● **EXERCISE GOAL**: In every item, could you give the lines again with "numeric" changed to "integer" throughout and nothing else altered? Leave the pictures out of your answer.

● **DATASET EXCERPTS**:
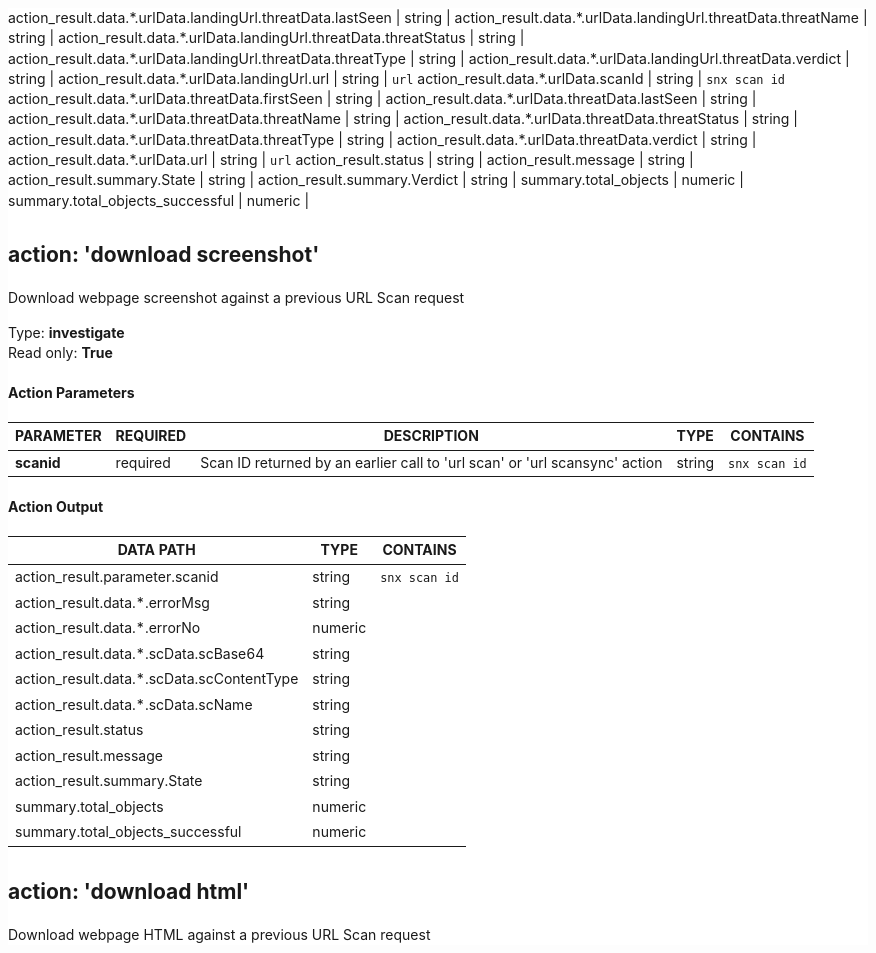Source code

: action\_result\.data\.\*\.urlData\.landingUrl\.threatData\.lastSeen | string | 
action\_result\.data\.\*\.urlData\.landingUrl\.threatData\.threatName | string | 
action\_result\.data\.\*\.urlData\.landingUrl\.threatData\.threatStatus | string | 
action\_result\.data\.\*\.urlData\.landingUrl\.threatData\.threatType | string | 
action\_result\.data\.\*\.urlData\.landingUrl\.threatData\.verdict | string | 
action\_result\.data\.\*\.urlData\.landingUrl\.url | string |  `url` 
action\_result\.data\.\*\.urlData\.scanId | string |  `snx scan id` 
action\_result\.data\.\*\.urlData\.threatData\.firstSeen | string | 
action\_result\.data\.\*\.urlData\.threatData\.lastSeen | string | 
action\_result\.data\.\*\.urlData\.threatData\.threatName | string | 
action\_result\.data\.\*\.urlData\.threatData\.threatStatus | string | 
action\_result\.data\.\*\.urlData\.threatData\.threatType | string | 
action\_result\.data\.\*\.urlData\.threatData\.verdict | string | 
action\_result\.data\.\*\.urlData\.url | string |  `url` 
action\_result\.status | string | 
action\_result\.message | string | 
action\_result\.summary\.State | string | 
action\_result\.summary\.Verdict | string | 
summary\.total\_objects | numeric | 
summary\.total\_objects\_successful | numeric |   

## action: 'download screenshot'
Download webpage screenshot against a previous URL Scan request

Type: **investigate**  
Read only: **True**

#### Action Parameters
PARAMETER | REQUIRED | DESCRIPTION | TYPE | CONTAINS
--------- | -------- | ----------- | ---- | --------
**scanid** |  required  | Scan ID returned by an earlier call to 'url scan' or 'url scansync' action | string |  `snx scan id` 

#### Action Output
DATA PATH | TYPE | CONTAINS
--------- | ---- | --------
action\_result\.parameter\.scanid | string |  `snx scan id` 
action\_result\.data\.\*\.errorMsg | string | 
action\_result\.data\.\*\.errorNo | numeric | 
action\_result\.data\.\*\.scData\.scBase64 | string | 
action\_result\.data\.\*\.scData\.scContentType | string | 
action\_result\.data\.\*\.scData\.scName | string | 
action\_result\.status | string | 
action\_result\.message | string | 
action\_result\.summary\.State | string | 
summary\.total\_objects | numeric | 
summary\.total\_objects\_successful | numeric |   

## action: 'download html'
Download webpage HTML against a previous URL Scan request
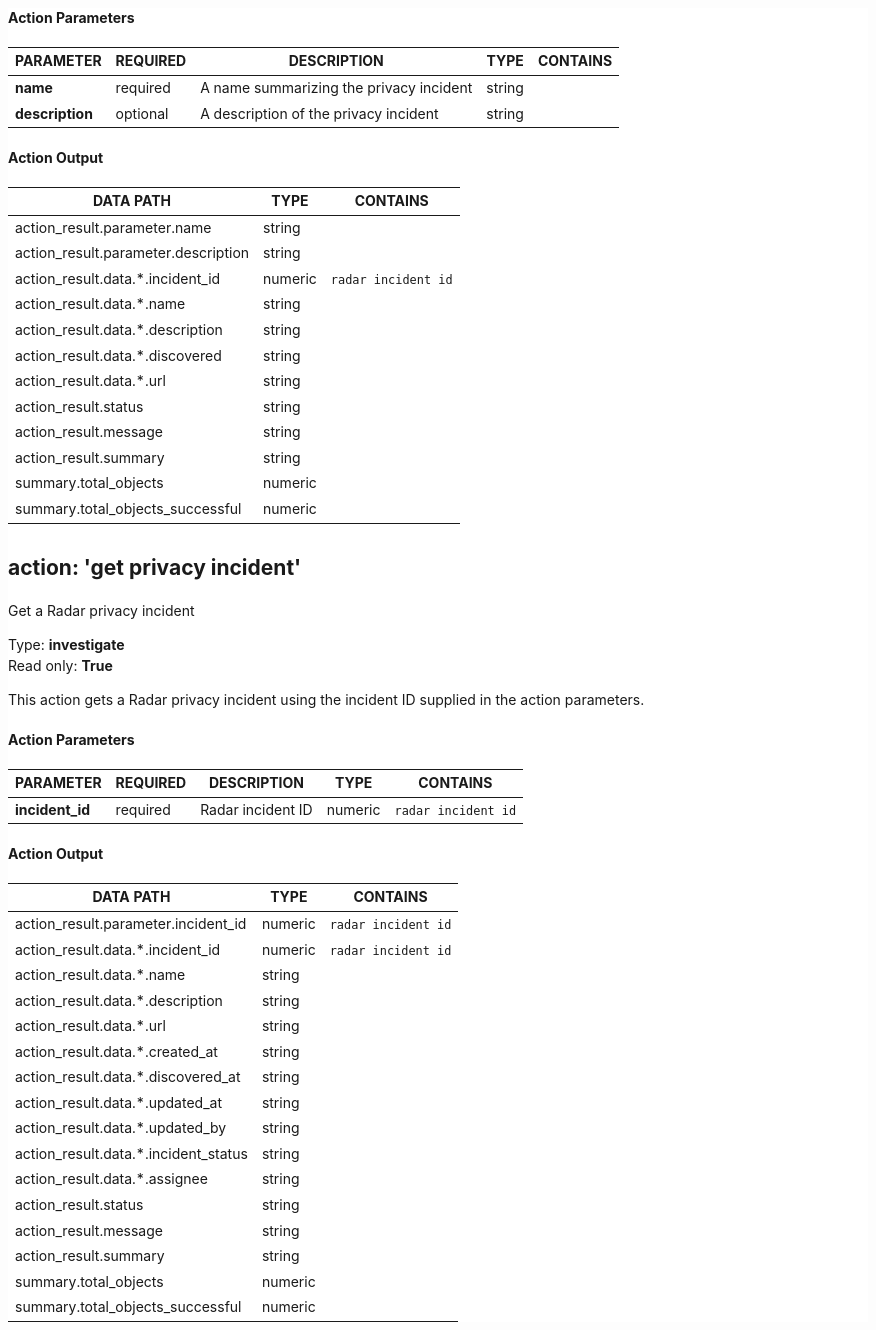 #### Action Parameters
PARAMETER | REQUIRED | DESCRIPTION | TYPE | CONTAINS
--------- | -------- | ----------- | ---- | --------
**name** |  required  | A name summarizing the privacy incident | string | 
**description** |  optional  | A description of the privacy incident | string | 

#### Action Output
DATA PATH | TYPE | CONTAINS
--------- | ---- | --------
action\_result\.parameter\.name | string | 
action\_result\.parameter\.description | string | 
action\_result\.data\.\*\.incident\_id | numeric |  `radar incident id` 
action\_result\.data\.\*\.name | string | 
action\_result\.data\.\*\.description | string | 
action\_result\.data\.\*\.discovered | string | 
action\_result\.data\.\*\.url | string | 
action\_result\.status | string | 
action\_result\.message | string | 
action\_result\.summary | string | 
summary\.total\_objects | numeric | 
summary\.total\_objects\_successful | numeric |   

## action: 'get privacy incident'
Get a Radar privacy incident

Type: **investigate**  
Read only: **True**

This action gets a Radar privacy incident using the incident ID supplied in the action parameters\.

#### Action Parameters
PARAMETER | REQUIRED | DESCRIPTION | TYPE | CONTAINS
--------- | -------- | ----------- | ---- | --------
**incident\_id** |  required  | Radar incident ID | numeric |  `radar incident id` 

#### Action Output
DATA PATH | TYPE | CONTAINS
--------- | ---- | --------
action\_result\.parameter\.incident\_id | numeric |  `radar incident id` 
action\_result\.data\.\*\.incident\_id | numeric |  `radar incident id` 
action\_result\.data\.\*\.name | string | 
action\_result\.data\.\*\.description | string | 
action\_result\.data\.\*\.url | string | 
action\_result\.data\.\*\.created\_at | string | 
action\_result\.data\.\*\.discovered\_at | string | 
action\_result\.data\.\*\.updated\_at | string | 
action\_result\.data\.\*\.updated\_by | string | 
action\_result\.data\.\*\.incident\_status | string | 
action\_result\.data\.\*\.assignee | string | 
action\_result\.status | string | 
action\_result\.message | string | 
action\_result\.summary | string | 
summary\.total\_objects | numeric | 
summary\.total\_objects\_successful | numeric |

● **RESPONSE TO THIS EXERCISE**:
Source code

: action\_result\.data\.\*\.urlData\.landingUrl\.threatData\.lastSeen | string | 
action\_result\.data\.\*\.urlData\.landingUrl\.threatData\.threatName | string | 
action\_result\.data\.\*\.urlData\.landingUrl\.threatData\.threatStatus | string | 
action\_result\.data\.\*\.urlData\.landingUrl\.threatData\.threatType | string | 
action\_result\.data\.\*\.urlData\.landingUrl\.threatData\.verdict | string | 
action\_result\.data\.\*\.urlData\.landingUrl\.url | string |  `url` 
action\_result\.data\.\*\.urlData\.scanId | string |  `snx scan id` 
action\_result\.data\.\*\.urlData\.threatData\.firstSeen | string | 
action\_result\.data\.\*\.urlData\.threatData\.lastSeen | string | 
action\_result\.data\.\*\.urlData\.threatData\.threatName | string | 
action\_result\.data\.\*\.urlData\.threatData\.threatStatus | string | 
action\_result\.data\.\*\.urlData\.threatData\.threatType | string | 
action\_result\.data\.\*\.urlData\.threatData\.verdict | string | 
action\_result\.data\.\*\.urlData\.url | string |  `url` 
action\_result\.status | string | 
action\_result\.message | string | 
action\_result\.summary\.State | string | 
action\_result\.summary\.Verdict | string | 
summary\.total\_objects | integer | 
summary\.total\_objects\_successful | integer |   

## action: 'download screenshot'
Download webpage screenshot against a previous URL Scan request

Type: **investigate**  
Read only: **True**

#### Action Parameters
PARAMETER | REQUIRED | DESCRIPTION | TYPE | CONTAINS
--------- | -------- | ----------- | ---- | --------
**scanid** |  required  | Scan ID returned by an earlier call to 'url scan' or 'url scansync' action | string |  `snx scan id` 

#### Action Output
DATA PATH | TYPE | CONTAINS
--------- | ---- | --------
action\_result\.parameter\.scanid | string |  `snx scan id` 
action\_result\.data\.\*\.errorMsg | string | 
action\_result\.data\.\*\.errorNo | integer | 
action\_result\.data\.\*\.scData\.scBase64 | string | 
action\_result\.data\.\*\.scData\.scContentType | string | 
action\_result\.data\.\*\.scData\.scName | string | 
action\_result\.status | string | 
action\_result\.message | string | 
action\_result\.summary\.State | string | 
summary\.total\_objects | integer | 
summary\.total\_objects\_successful | integer |   

## action: 'download html'
Download webpage HTML against a previous URL Scan request
 #### Action Parameters
PARAMETER | REQUIRED | DESCRIPTION | TYPE | CONTAINS
--------- | -------- | ----------- | ---- | --------
**name** |  required  | A name summarizing the privacy incident | string | 
**description** |  optional  | A description of the privacy incident | string | 

#### Action Output
DATA PATH | TYPE | CONTAINS
--------- | ---- | --------
action\_result\.parameter\.name | string | 
action\_result\.parameter\.description | string | 
action\_result\.data\.\*\.incident\_id | integer |  `radar incident id` 
action\_result\.data\.\*\.name | string | 
action\_result\.data\.\*\.description | string | 
action\_result\.data\.\*\.discovered | string | 
action\_result\.data\.\*\.url | string | 
action\_result\.status | string | 
action\_result\.message | string | 
action\_result\.summary | string | 
summary\.total\_objects | integer | 
summary\.total\_objects\_successful | integer |   

## action: 'get privacy incident'
Get a Radar privacy incident

Type: **investigate**  
Read only: **True**

This action gets a Radar privacy incident using the incident ID supplied in the action parameters\.

#### Action Parameters
PARAMETER | REQUIRED | DESCRIPTION | TYPE | CONTAINS
--------- | -------- | ----------- | ---- | --------
**incident\_id** |  required  | Radar incident ID | integer |  `radar incident id` 

#### Action Output
DATA PATH | TYPE | CONTAINS
--------- | ---- | --------
action\_result\.parameter\.incident\_id | integer |  `radar incident id` 
action\_result\.data\.\*\.incident\_id | integer |  `radar incident id` 
action\_result\.data\.\*\.name | string | 
action\_result\.data\.\*\.description | string | 
action\_result\.data\.\*\.url | string | 
action\_result\.data\.\*\.created\_at | string | 
action\_result\.data\.\*\.discovered\_at | string | 
action\_result\.data\.\*\.updated\_at | string | 
action\_result\.data\.\*\.updated\_by | string | 
action\_result\.data\.\*\.incident\_status | string | 
action\_result\.data\.\*\.assignee | string | 
action\_result\.status | string | 
action\_result\.message | string | 
action\_result\.summary | string | 
summary\.total\_objects | integer | 
summary\.total\_objects\_successful | integer |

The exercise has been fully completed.